Background information
- Born: April 18, 2005 (age 21)
- Origin: New York, New York, USA
- Genres: Pop; Folk; rock; alternative;
- Occupation: Singer-songwriter
- Instrument: Vocals
- Years active: 2016 – present
- Label: Warner Chappell Music

= Zia Victoria =

American songwriter and musician

Zia Victoria Uehling (born 2005) is an American songwriter and musician from New York City. She signed with Warner Chappell Music at the age of 16 and wrote the anthem for Novak Djokovic Foundation at age 11.

== Career ==
Zia Victoria was born on April 18, 2005. At age 11, Zia Victoria performed on The Today Show, where she sang her original song, "Taking Flight." In 2016, she wrote the Novak Djokovic Foundation Anthem, an original song titled, “Do It For Someone Else.”

In 2021, at the age of 16, she signed with Warner Chappell Music.

Zia graduated from the Los Angeles Academy for Artists & Music Production (LAAMP), a collaborative music program for artists, producers, and songwriters, co-founded by the production collective Stargate, known for working with the most influential artists of our time (Beyoncé, Cold Play, Jennifer Hudson, Katy Perry, Ne-Yo, Rihanna, Selena Gomez and more).
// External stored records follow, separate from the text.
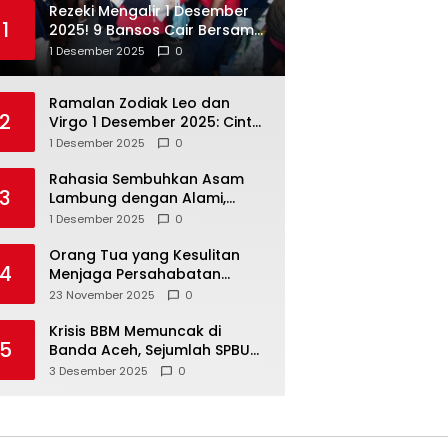
Rezeki Mengalir 1 Desember
1
2025! 9 Bansos Cair Bersama:
PKH, BPNT, dan KKS Mandiri
1 Desember 2025
0
Double
Ramalan Zodiak Leo dan
2
Virgo 1 Desember 2025: Cinta,
Karir, Kesehatan, dan
1 Desember 2025
0
Keuangan
Rahasia Sembuhkan Asam
3
Lambung dengan Alami,
Nomor 4 Disalahpahami
1 Desember 2025
0
Orang Tua yang Kesulitan
4
Menjaga Persahabatan
Biasanya Lakukan 8 Hal Ini
23 November 2025
0
Tanpa Sadar
Krisis BBM Memuncak di
5
Banda Aceh, Sejumlah SPBU
Tutup Total
3 Desember 2025
0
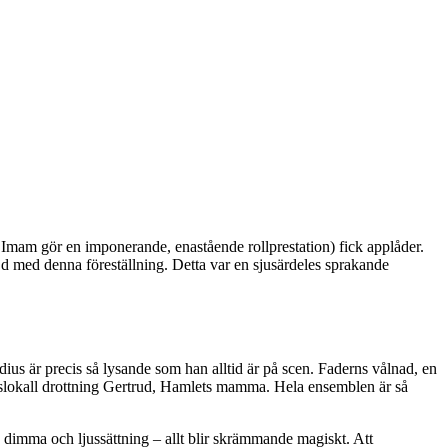
 Imam gör en imponerande, enastående rollprestation) fick applåder.
jd med denna föreställning. Detta var en sjusärdeles sprakande
ius är precis så lysande som han alltid är på scen. Faderns vålnad, en
nslokall drottning Gertrud, Hamlets mamma. Hela ensemblen är så
d dimma och ljussättning – allt blir skrämmande magiskt. Att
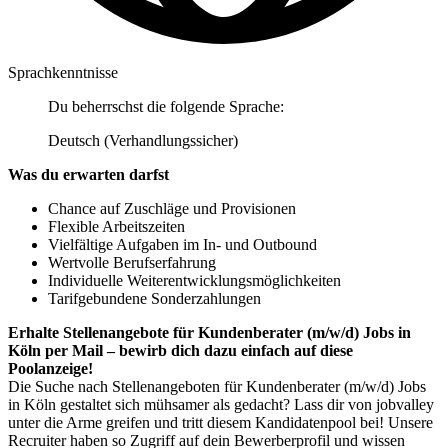
Sprachkenntnisse
Du beherrschst die folgende Sprache:
Deutsch (Verhandlungssicher)
Was du erwarten darfst
Chance auf Zuschläge und Provisionen
Flexible Arbeitszeiten
Vielfältige Aufgaben im In- und Outbound
Wertvolle Berufserfahrung
Individuelle Weiterentwicklungsmöglichkeiten
Tarifgebundene Sonderzahlungen
Erhalte Stellenangebote für Kundenberater (m/w/d) Jobs in
Köln per Mail – bewirb dich dazu einfach auf diese
Poolanzeige!
Die Suche nach Stellenangeboten für Kundenberater (m/w/d) Jobs
in Köln gestaltet sich mühsamer als gedacht? Lass dir von jobvalley
unter die Arme greifen und tritt diesem Kandidatenpool bei! Unsere
Recruiter haben so Zugriff auf dein Bewerberprofil und wissen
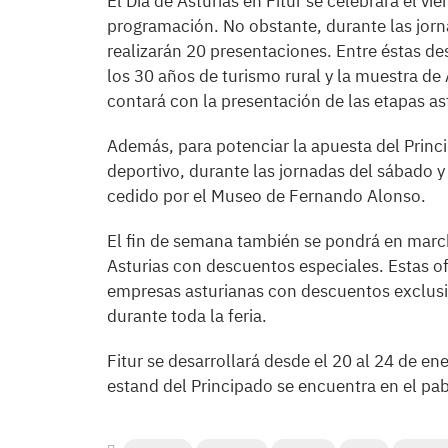
El Día de Asturias en Fitur se celebrará el vie
programación. No obstante, durante las jorn
realizarán 20 presentaciones. Entre éstas d
los 30 años de turismo rural y la muestra de
contará con la presentación de las etapas as
Además, para potenciar la apuesta del Princ
deportivo, durante las jornadas del sábado 
cedido por el Museo de Fernando Alonso.
El fin de semana también se pondrá en mar
Asturias con descuentos especiales. Estas o
empresas asturianas con descuentos exclusi
durante toda la feria.
Fitur se desarrollará desde el 20 al 24 de ene
estand del Principado se encuentra en el pa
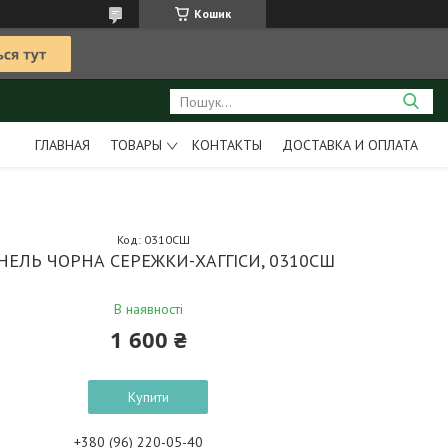
Кошик
ГЛАВНАЯ
ТОВАРЫ
КОНТАКТЫ
ДОСТАВКА И ОПЛАТА
Код:
0310СШ
НЕЛЬ ЧОРНА СЕРЕЖКИ-ХАГГІСИ, 0310СШ
В наявності
1 600 ₴
Купити
+380 (96) 220-05-40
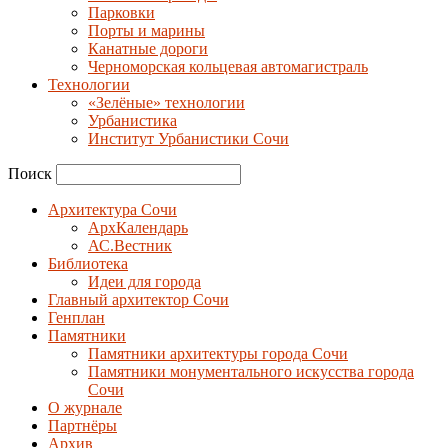
Парковки
Порты и марины
Канатные дороги
Черноморская кольцевая автомагистраль
Технологии
«Зелёные» технологии
Урбанистика
Институт Урбанистики Сочи
Поиск
Архитектура Сочи
АрхКалендарь
АС.Вестник
Библиотека
Идеи для города
Главный архитектор Сочи
Генплан
Памятники
Памятники архитектуры города Сочи
Памятники монументального искусства города
Сочи
О журнале
Партнёры
Архив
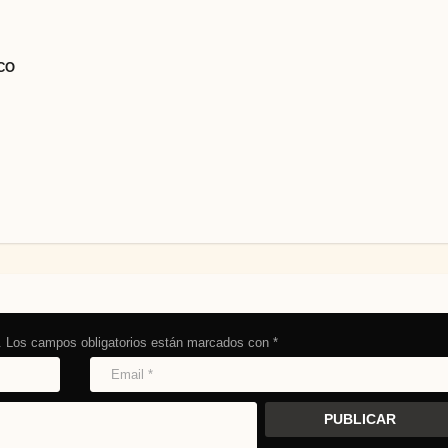
CO
.
Los campos obligatorios están marcados con
*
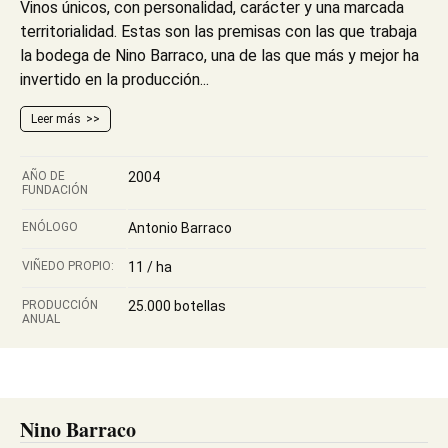
Vinos únicos, con personalidad, carácter y una marcada
territorialidad. Estas son las premisas con las que trabaja
la bodega de Nino Barraco, una de las que más y mejor ha
invertido en la producción...
Leer más
AÑO DE
2004
FUNDACIÓN
ENÓLOGO
Antonio Barraco
VIÑEDO PROPIO:
11 / ha
PRODUCCIÓN
25.000 botellas
ANUAL
Nino Barraco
While attending LAAMP, she worked on her debut EP, "05 BABY" with Stargate. During these sessions, Zia co-wrote and co-produced 16 songs, including her first single, "Everybody’s Gonna Die!". Her works are featured on Spotify playlists like New Music Friday and Fresh Finds.

In 2022, at age 17, Zia Victoria's cover of Seal’s song "Crazy" caught his attention, and Seal asked Zia to join him on stage for his 2023 summer shows in New York City and Los Angeles. In 2023, at age 18, Zia Victoria joined Seal as the opening act for his fall 2023 Europe tour including performances across the UK and Paris.

== Philanthropy ==
Also, Zia Victoria supports the nonprofit organization Youth Performance Institute (YPI), which provides mentorship and development opportunities for young people from various backgrounds.

In 2023, Zia Victoria released her rendition of one of Joni Mitchell's most acclaimed songs, ‘River,’ with a percentage of sales benefiting Jewel’s #NotAloneChallenge, a social media campaign which reminds people they're not alone and provides free mental health tools.

== Personal life ==
On February 14, 2025, Zia revealed that she was in a relationship with former Why Don't We member and current solo artist Jonah Marais.